Considerações sobre a proximidade entre o homem barroco e o hodierno
O homem contemporâneo encontra-se em um epicentro de valores morais e éticos. Seja pelo número enorme e crescente de indivíduos da espécie humana, o que contribui decisivamente para a banalização e a massificação do homem, seja pela avalanche de conceitos que foram esmagados com veemência.
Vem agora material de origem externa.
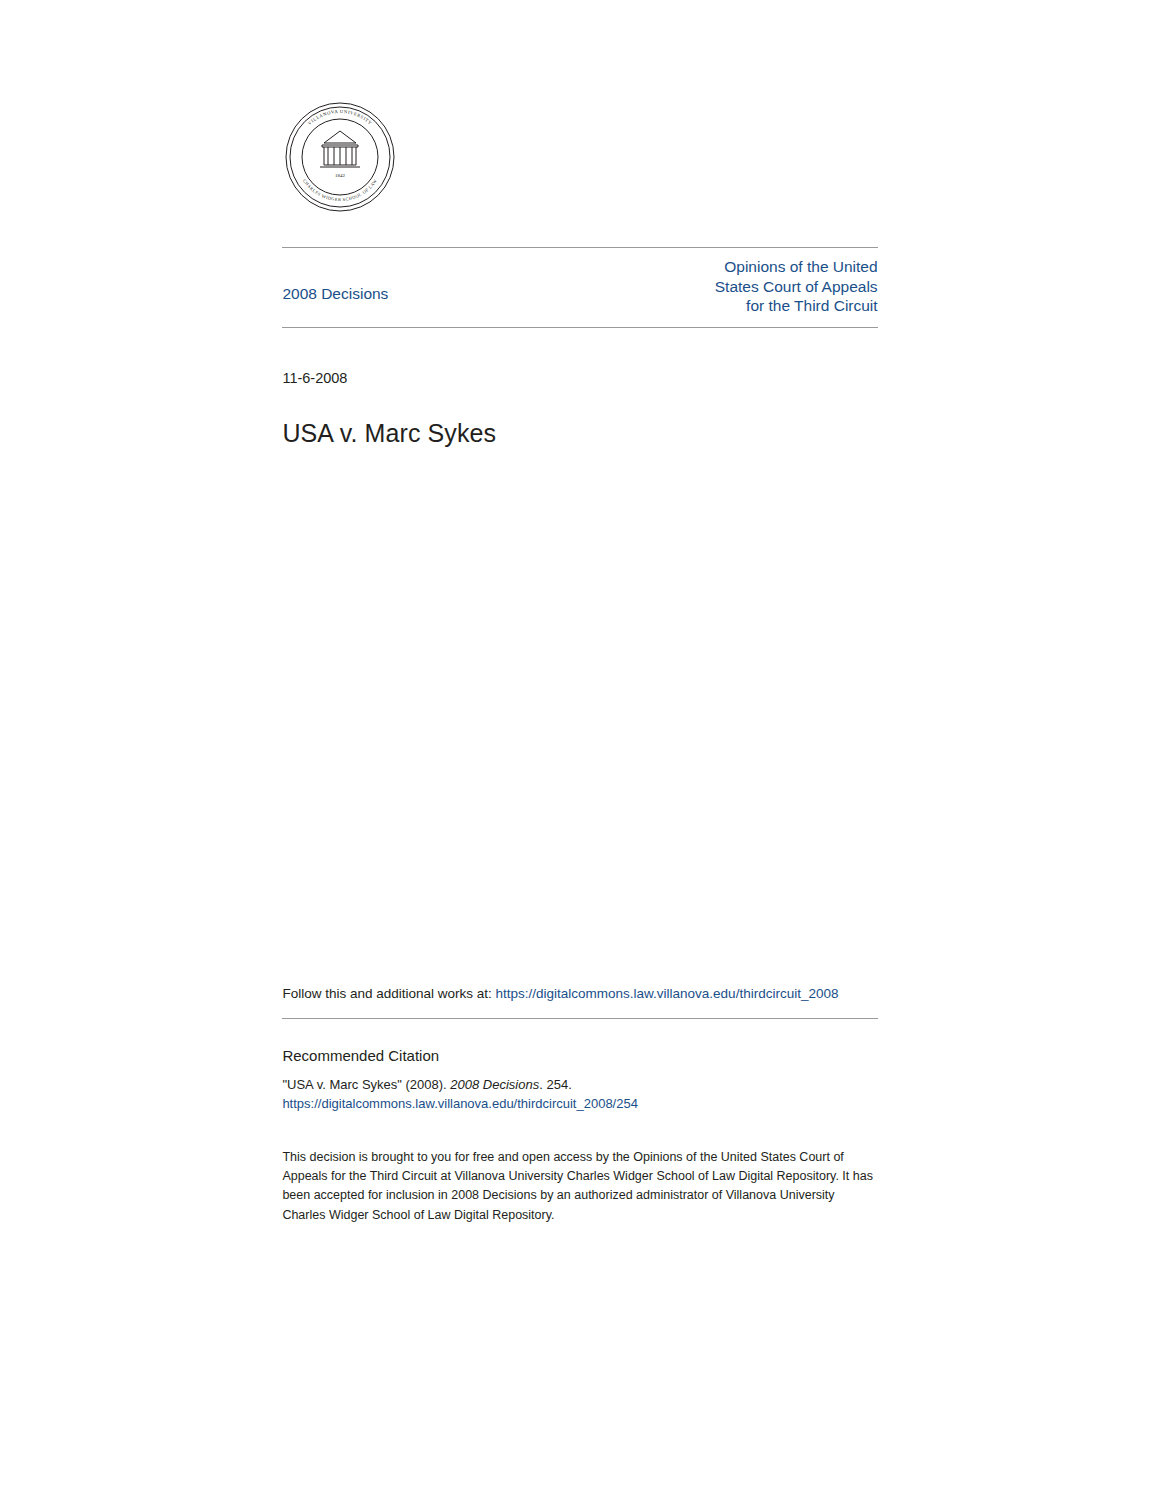VILLANOVA UNIVERSITY CHARLES WIDGER SCHOOL OF LAW 1842
2008 Decisions
Opinions of the United
States Court of Appeals
for the Third Circuit
11-6-2008
USA v. Marc Sykes
Follow this and additional works at: https://digitalcommons.law.villanova.edu/thirdcircuit_2008
Recommended Citation
"USA v. Marc Sykes" (2008). 2008 Decisions. 254.
https://digitalcommons.law.villanova.edu/thirdcircuit_2008/254
This decision is brought to you for free and open access by the Opinions of the United States Court of Appeals for the Third Circuit at Villanova University Charles Widger School of Law Digital Repository. It has been accepted for inclusion in 2008 Decisions by an authorized administrator of Villanova University Charles Widger School of Law Digital Repository.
Insere-se, neste aspecto, o comentário de que o homem hodierno é um sujeito próximo ao homem barroco. E isto traduz-se, naturalmente, na produção artística. O homem barroco viu-se desesperadamente dividido entre toda a obtusa influência religiosa da Idade Média, e o rompimento causado pelo Renascimento, com o surgimento dos pensamentos humanistas, o antropocentrismo, o heliocentrismo, etc. A visão equilibrada da arte e dos valores renascentistas seduziram aqueles que viam na Igreja um enorme entrave para a liberdade criadora. Se, por um lado, o homem descobria-se e firmava-se enquanto centro, por outro via-se um tanto desamparado com a descoberta de elementos que violentavam seus princípios religiosos. Novos continentes - onde acreditava-se haver o "fim do mundo", a posição da Terra em relação ao Universo, e a dimensão deste; o método científico, a desmoralização dos valores medievais. O homem barroco é a encarnação de um homem dividido entre as mãos de Deus - punitivas, em caso de desobediência, mas sempre dispostas ao perdão e à reconciliação com a sua Igreja e com Ele - e o deslumbre do Universo a se desbravar. É um homem irregular, labiríntico.
Coube ao Classicismo reestabelecer a arte concêntrica, à medida em que os valores burgueses triunfaram na Europa. O homem pareceu convergir para sólidos e estáveis valores morais. O Romantismo trouxe conceitos morais e estéticos que elevaram o homem a um patamar de pureza: sempre retratável, ético, belo. Tais conceitos sobreviveram por muito tempo, e pouco a pouco foram desabando. Tudo o que aconteceu no mundo, desde as Grandes Guerras, os genocídios, a explosão da intolerância religiosa e étnica, a chegada do homem à Lua, a terceira revolução tecnológica, a reconhecida falência do liberalismo como forma de riqueza coletiva, o fim do bloco socialista e a hegemonia americana no mundo, entre outros fatos acrescentados dia a dia, hora a hora, minuto a minuto, vão afastando a aparente estabilidade mundial e devolvendo a humanidade à sua sorte.
Cabe à arte contemporânea, portanto, corresponder às expectativas do homem hodierno, fazendo-o reavaliar conceitos, recriar sua realidade segundo novas perspectivas. Claro que a reinvenção da própria arte - agora, mais que nunca, livre, sujeita apenas à vontade criativa do autor - foi um imenso passo dado nesta questão. Mas resta contribuir ainda mais para a compreensão do mundo ilógico e eticamente instável no qual vivemos.